DATASET RECORDS
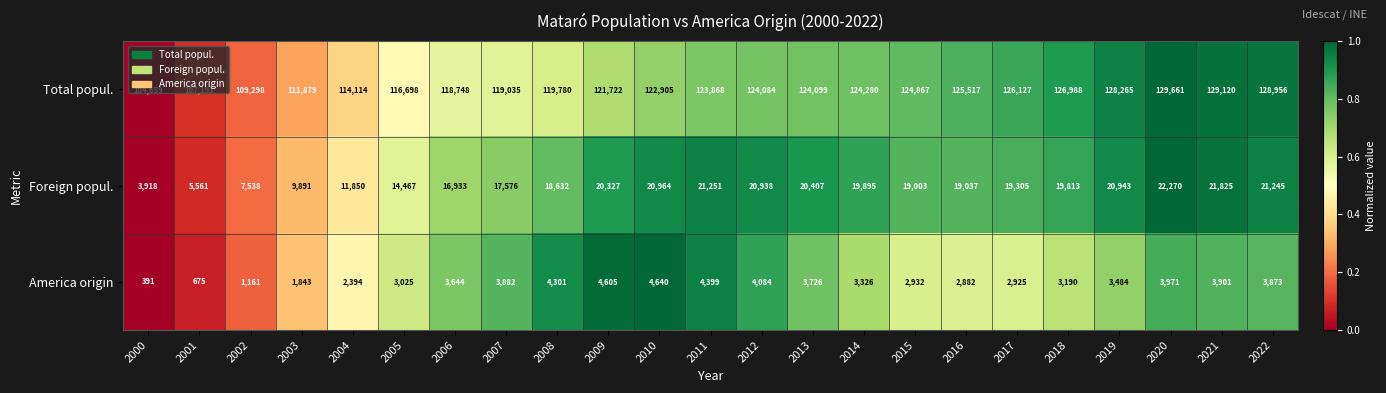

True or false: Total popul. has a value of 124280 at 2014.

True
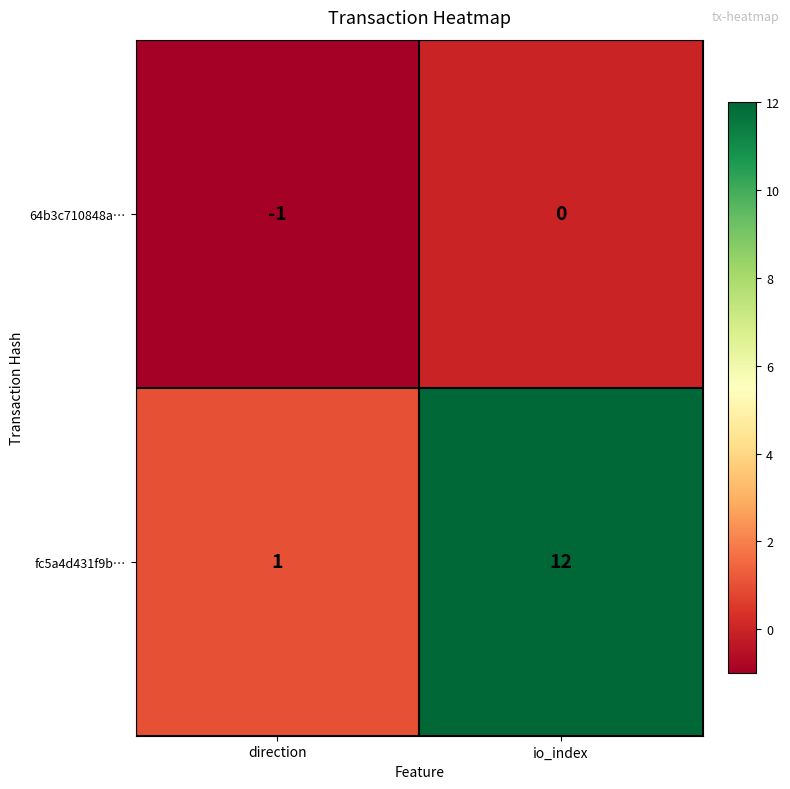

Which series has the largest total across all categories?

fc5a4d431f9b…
* * *
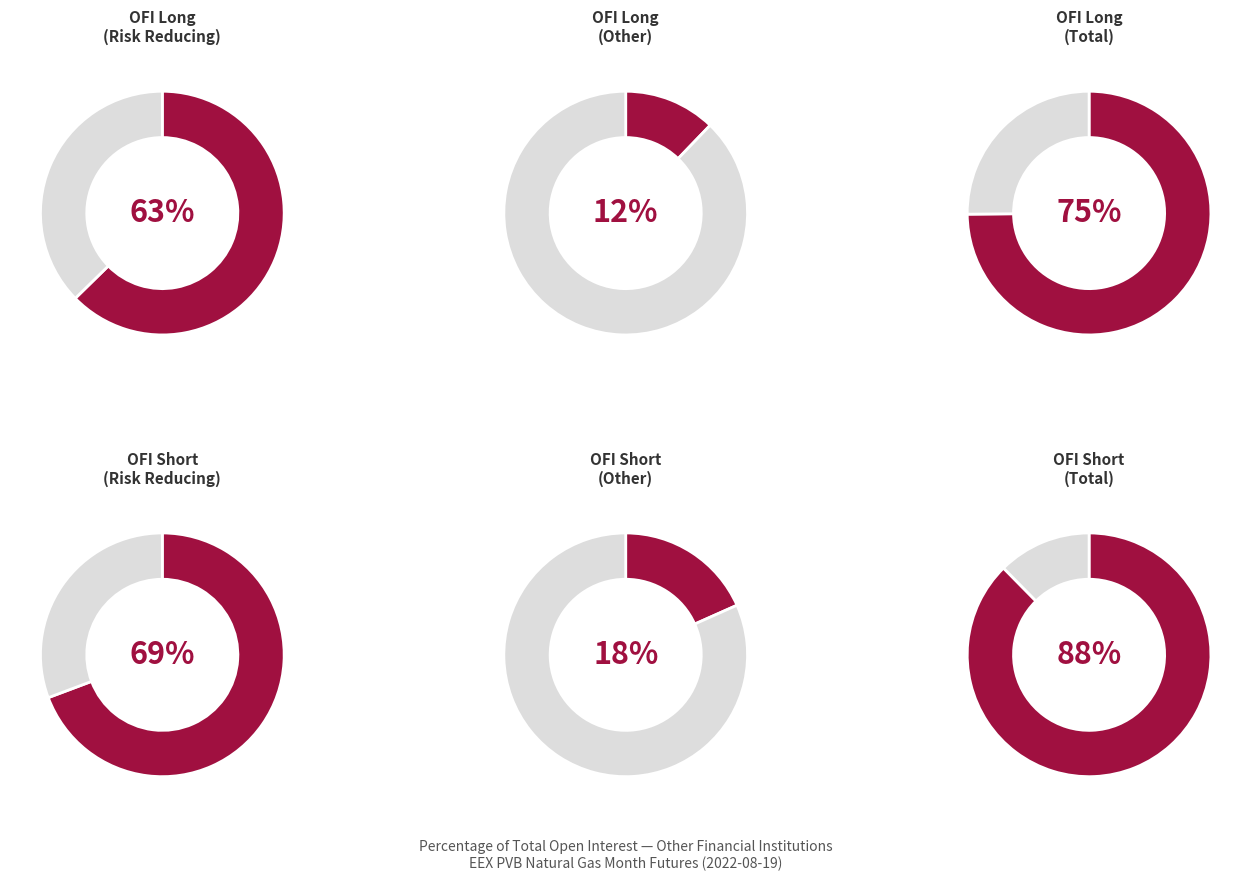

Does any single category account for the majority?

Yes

WORK TO COMPLETE
Starting at the line that has "True or false: Total" and stopping after the line that has "Which series has", turn the entries into a JSON list of strings with one string per line. Omit blank lines and leave the pictures out.

COMPLETED TASK
[
  "True or false: Total popul. has a value of 124280 at 2014.",
  "True",
  "Which series has the largest total across all categories?"
]